One fascinating thing I noticed about any debate about "socialism" in the context of US politics is that this is a word that can be defined very narrowly or very expansively depending on whatever best suits the speaker's arguments.
When the motion of debate is "should we have socialism," self-described capitalists use the narrow definition of this word, to mean the distinct set of Soviet- or PRC-aligned communist dictatorships that existed in the Cold War, and of course we shouldn't have socialism, because of course we don't want famines, or political purges, or concentration camps, or what have you that characterise these historical communist dictatorships. From that perspective, why would anyone support socialism? What kind of monster would do that?
When the motion of debate switches to "what policies characterise socialism," however, anti-socialists suddenly do a 180-degree turn and define socialism extremely broadly, to mean basically any kind of intensive state intervention in the economy. Of course Western Europe is chock full of socialist states, and since we have already established that socialism is a thing that the United States shouldn't have, it follows that the United States should avoid implementing such radical socialist policies like universal healthcare that Europeans have.
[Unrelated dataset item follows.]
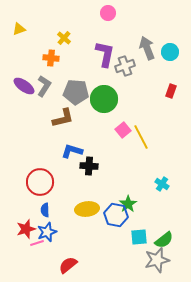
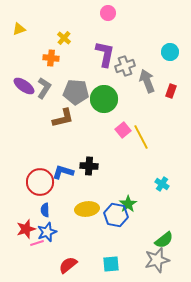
gray arrow: moved 33 px down
gray L-shape: moved 2 px down
blue L-shape: moved 9 px left, 21 px down
cyan square: moved 28 px left, 27 px down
And of course self-described communists do much the same thing, only the other way around.
So instead of trying to write a substantive argument on a foundation that won't support one, I will instead ask the original poster this. When you say that the United States should have "some communism", what, exactly, is meant by "some communism"? What policies does this entail and what social changes does it imply?
Without a clear and agreed-upon definition there can be no intellectually honest discussion.